For one, unlike the white and black student population, which have been stable, the Latino population had grown dramatically due to immigration and the high birth rates to immigrants. From 1986 to 2007, the student population increased from 4 million to 10 million, almots all due to immigration, not to birth rates among 3rd generation Hispanics. More than 70% of all Latino students now are either immigratnts or the 2nd generation children of immigrants (the numbers for whites and blacks is 5 and 8%, respectively). So comparing progress is the equivalent of comparing apples and oranges.

Moreover, the dismal numbers you cite are not a surprise given the demographics of the influx. More than 50% of Latino immigrants arrive with no high school diploma (the number for Mexicans and Central Americans is 65%), versus only 8% of natives. Immigrants 100 years ago may have been unskilled along these lines, but the country today is far more educated. The disparity now is three times higher than what it was during that period. Since they did no attend school in their home countries, this disproportionately adds to the overall Latino drop out figures; though these immigrants never went to an American school.

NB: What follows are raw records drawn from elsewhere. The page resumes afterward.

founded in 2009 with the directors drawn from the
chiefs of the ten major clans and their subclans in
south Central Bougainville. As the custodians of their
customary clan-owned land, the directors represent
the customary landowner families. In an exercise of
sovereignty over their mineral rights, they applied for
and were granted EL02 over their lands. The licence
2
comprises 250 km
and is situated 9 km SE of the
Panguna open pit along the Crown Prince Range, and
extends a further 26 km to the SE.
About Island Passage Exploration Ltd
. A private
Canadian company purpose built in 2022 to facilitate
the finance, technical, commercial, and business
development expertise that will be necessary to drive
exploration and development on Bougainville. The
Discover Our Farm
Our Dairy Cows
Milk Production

Since they did not attend school for very long, these high school drop outs arrive with very low cultural capital, emphasizing education at far lower rates than do Asian Immigrants. Alejandro Portes abnd Ruben Rambaut surveyed immigrant parents and found that while 905 of Asian parents thought it was "important" or "very important" for their children to get A's and go to college, only 55% of Mexican immigrant parents (who are 60% of the total Mexican adult population here, and by far the largest group of immigrants) thought the same. So there is a huge cultural gap here that no amount of money can solve.

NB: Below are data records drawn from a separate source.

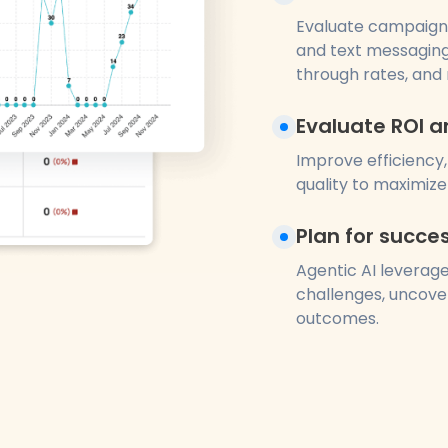
Evaluate campaign
and text messaging
through rates, and 
Evaluate ROI a
Improve efficiency,
quality to maximize 
Plan for succe
Agentic AI leverage
challenges, uncover
outcomes.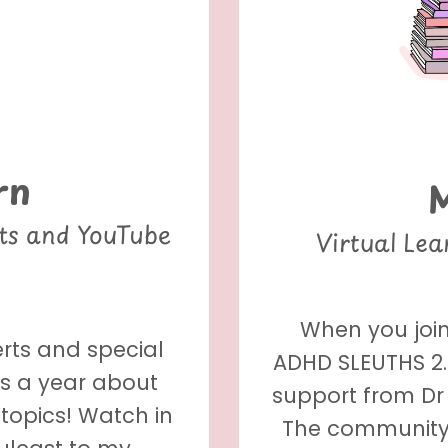
rn
nts and YouTube
Virtual Le
When you join
erts and special
ADHD SLEUTHS 2.0
es a year about
support from Dr 
topics! Watch in
The community 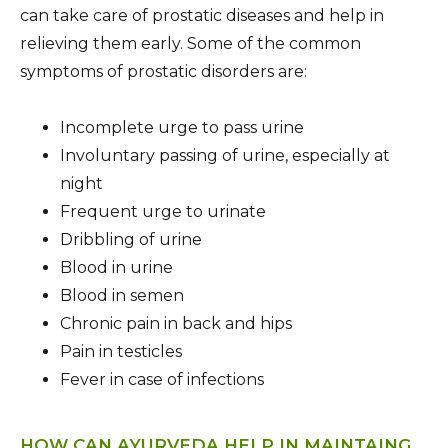
can take care of prostatic diseases and help in
relieving them early. Some of the common
symptoms of prostatic disorders are:
Incomplete urge to pass urine
Involuntary passing of urine, especially at
night
Frequent urge to urinate
Dribbling of urine
Blood in urine
Blood in semen
Chronic pain in back and hips
Pain in testicles
Fever in case of infections
HOW CAN AYURVEDA HELP IN MAINTAING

Moreover, the low skills and lack of educational emphasis is exacerbated by another problem:behavior. Of the more than 1 million Hispanic births last year, 24% of all births, MORE THAN HALF WERE OUT OF WEDLOCK (according to the National Center for Health Statistics). In 1980, only 20% of the 300,000 Hispanic births were illegitimate. In terms of rates of out of wedliock births per 1000 unmarried women, Hispanics aare the highest at 93, surpassing the black rate of 63. Every sociaoloist will tell you that single parenthood results in high ratesof social dysfunction. Moreover, Mexican immigrants, the largest and poorest cohort, have an avergae of 4 kids per woman, versus only 2 for Asian women. Not surprsingly, Hispanic teens have a drop out rate 3-4 times higher than Asians and whites, teenage pregnancy rate 4 times higher (which starts the vicious cycle all over again), gang membership rates 19 times higher, incarcertaion rates 3.5 times higher, and welfare usage rates several times higher.

This is all creating ahughe social cost for Americans, as the Hispanic population has increased 5 fold since 1970 and will increase to 129 million in 2050. If these trends in sociological behavior continue, we will have a massive, entrenched Hispanic underclass here. Why is this? It is obviously not about race, since Asian immigrants and their children are assimilating and succeeding at rate higher than that of European immigrants. It is not about self esteem; black and Hispanic students already have the highest self-esteem, and Latino majority schools celebrate their "Latino heritage" to the point of being racially chauvanistic. And it is certainly not about money, as we spend more per student than any other industrial nation. Moreover, Hispanic immigrants and their children are accomated in Spanish to a degree not imagined by European immigrants a century ago (who were told to assimilate or leave).

The bottom line is that you cannot import a poor 19th century workforce into a 21 st century economy where skills are necessary to succeed. Increasing the amount of money for education without addressing our immigration policy is the equivalent of sewing patches in a leaking dam. If we want immigrants and their descendants to succeed, we need to have apolicy which admits those that can succeed.